Merger-and-acquisition activity may be slow in most regions of the country, but it is picking up steam in California. 

At least six deals involving small California banks have been announced since mid-May, including four in Southern California. The latest was announced late Wednesday, when First Foundation Bank in Irvine said that it would buy the $153 million-asset Desert Commercial Bank in Palm Desert  for $16 million in stock. The deal, expected to close later this year, would be the first ever for the four-year-old First Foundation and create a company with $456 million of assets and five branches spread throughout Southern California. 

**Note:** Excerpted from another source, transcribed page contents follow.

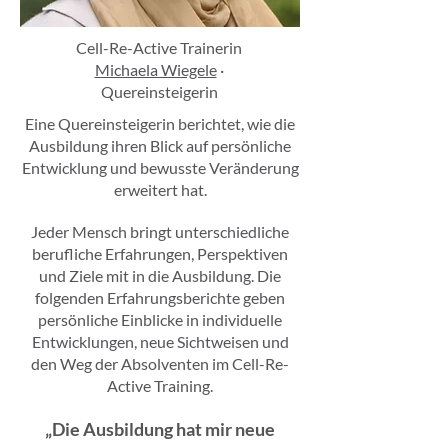
Cell-Re-Active Trainerin
Michaela Wiegele
·
Quereinsteigerin
Eine Quereinsteigerin berichtet, wie die
Ausbildung ihren Blick auf persönliche
Entwicklung und bewusste Veränderung
erweitert hat.
Jeder Mensch bringt unterschiedliche
berufliche Erfahrungen, Perspektiven
und Ziele mit in die Ausbildung. Die
folgenden Erfahrungsberichte geben
persönliche Einblicke in individuelle
Entwicklungen, neue Sichtweisen und
den Weg der Absolventen im Cell-Re-
Active Training.
„Die Ausbildung hat mir neue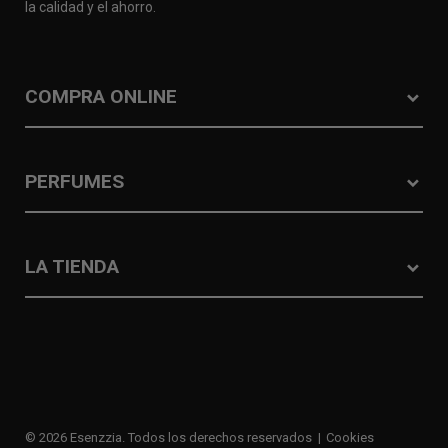
la calidad y el ahorro.
COMPRA ONLINE
PERFUMES
LA TIENDA
© 2026 Esenzzia. Todos los derechos reservados
Cookies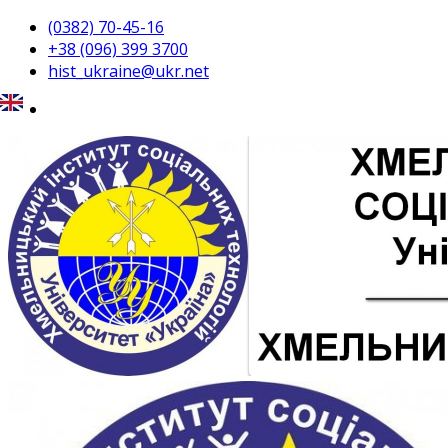
(0382) 70-45-16
+38 (096) 399 3700
hist_ukraine@ukr.net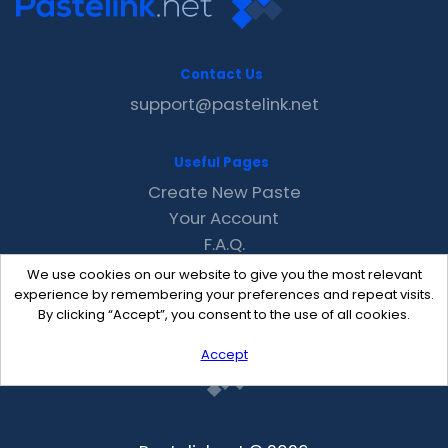
Contact Us
support@pastelink.net
Useful Pages
Create New Paste
Your Account
F.A.Q.
Recent
We use cookies on our website to give you the most relevant
Contact
experience by remembering your preferences and repeat visits.
By clicking “Accept”, you consent to the use of all cookies.
Accept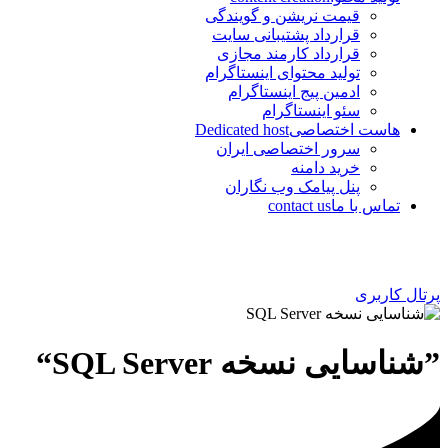
قیمت نریشن و گویندگی
قرارداد پشتیبانی سایت
قرارداد کارمند مجازی
تولید محتوای اینستاگرام
ادمین پیج اینستاگرام
سئو اینستاگرام
هاست اختصاصی
Dedicated host
سرور اختصاصی ایران
خرید دامنه
پنل پیامک وب نگاران
تماس با ما
contact us
پرتال کاربری
”شناسایی نسخه SQL Server“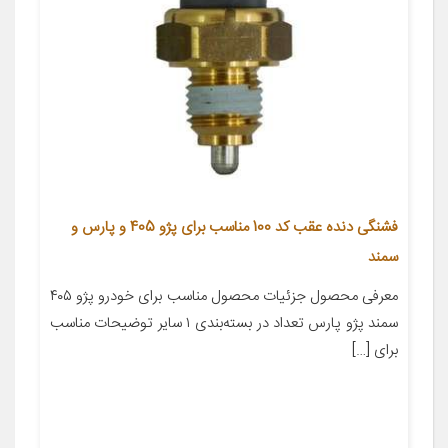
فشنگی دنده عقب کد 100 مناسب برای پژو 405 و پارس و
سمند
معرفی محصول جزئیات محصول مناسب برای خودرو پژو ۴۰۵
سمند پژو پارس تعداد در بسته‌بندی ۱ سایر توضیحات مناسب
برای […]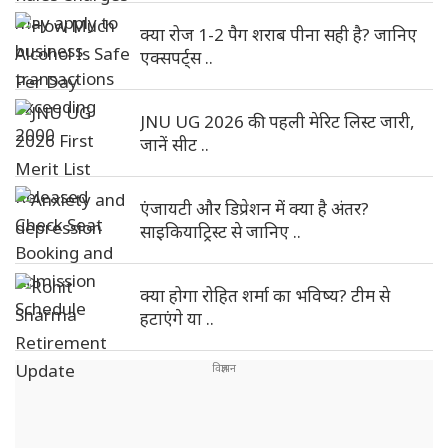
क्या रोज 1-2 पैग शराब पीना सही है? जानिए
एक्सपर्ट्स ..
JNU UG 2026 की पहली मेरिट लिस्ट जारी,
जानें सीट ..
एंजायटी और डिप्रेशन में क्या है अंतर?
साइकियाट्रिस्ट से जानिए ..
क्या होगा रोहित शर्मा का भविष्य? टीम से
हटाएंगे या ..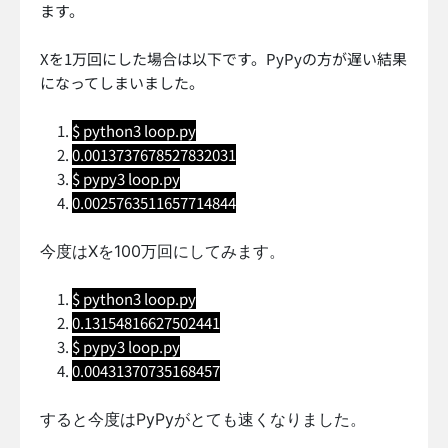
ます。
Xを1万回にした場合は以下です。PyPyの方が遅い結果
になってしまいました。
$ python3 loop.py
0.0013737678527832031
$ pypy3 loop.py
0.0025763511657714844
今度はXを100万回にしてみます。
$ python3 loop.py
0.13154816627502441
$ pypy3 loop.py
0.00431370735168457
すると今度はPyPyがとても速くなりました。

Rick Levenson, the president of Western Financial Corp., a San Diego investment bank, said it makes sense that the pace of dealmaking is picking up in California because the state is home to so many community banks and there is simply not enough business to go around for all of them. With loan demand still weak, about the only way for banks to grow these days through acquisitions, he said. 

He pointed out, too, that several of the buyers are formerly troubled institutions that recently received large infusions of capital and are anxious to put the funds to use.  

Opus Bank in Irvine, for example, raised $460 million last year from private-equity groups and in the last four months has announced two acquisitions and laid out plans to open as many as 17 branches. In its most recent deal announced in early June, Opus said that it would acquire the parent of Fullerton Community Bank for roughly $50 million. 

And earlier this week, Mission Community Bancorp, which received a $15 million capital infusion last year, announced that it would acquire the struggling Santa Lucia Bancorp in Atascadero, Calif. It's hard to say, though, if M&A activity in California will increase or slow down in the coming months.  

Levenson said that with industry facing an onslaught of new regulations, there's a recognition among community bankers that they need to team up to become more efficient and better compete against larger banks. But, he added, "there are probably not that many good acquisition opportunities out there, so there's a sense [among buyers] that they need to be making deals now."